General information
- Type: Autogyro
- National origin: Italy
- Manufacturer: Magni Gyro srl
- Status: Production completed (2013)

= Magni M-18 Spartan =

Italian autogyro

The Magni M-18 Spartan is an Italian autogyro, that was designed and produced by Magni Gyro srl of Besnate. The aircraft was supplied as a kit for amateur construction or as a complete ready-to-fly-aircraft

While listed as in production in 2011, by 2013 the M-18 Spartan was no longer advertised by Magni Gyro as part of their product line.

==Design and development==
The M-18 was the smallest autogyro offered by the company. It features a single main rotor, a single-seat open cockpit with a windshield, tricycle landing gear with wheel pants and a twin cylinder, air-cooled, two-stroke, dual-ignition 64 hp Rotax 582 engine in pusher configuration.

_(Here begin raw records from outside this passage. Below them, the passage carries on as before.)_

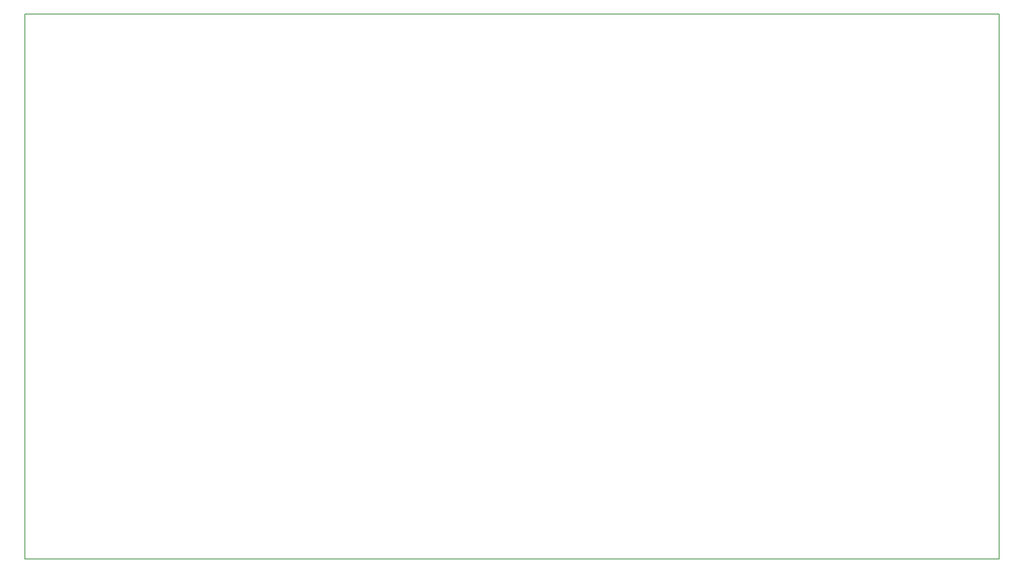
<source format=gm1>
G04 MADE WITH FRITZING*
G04 WWW.FRITZING.ORG*
G04 DOUBLE SIDED*
G04 HOLES PLATED*
G04 CONTOUR ON CENTER OF CONTOUR VECTOR*
%ASAXBY*%
%FSLAX23Y23*%
%MOIN*%
%OFA0B0*%
%SFA1.0B1.0*%
%ADD10R,8.105280X4.537570*%
%ADD11C,0.008000*%
%ADD10C,0.008*%
%LNCONTOUR*%
G90*
G70*
G54D10*
G54D11*
X4Y4534D02*
X8101Y4534D01*
X8101Y4D01*
X4Y4D01*
X4Y4534D01*
D02*
G04 End of contour*
M02*
</source>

The aircraft fuselage is made from TIG-welded 4130 steel tubing, while the cockpit fairing is fibreglass. Its 7.30 m diameter rotor has a chord of 22 cm. The propeller is a three-bladed carbon fibre, ground adjustable type. The supplied fuel tank holds 35 L. The aircraft has an empty weight of 167 kg and a gross weight of 300 kg, giving a useful load of 133 kg.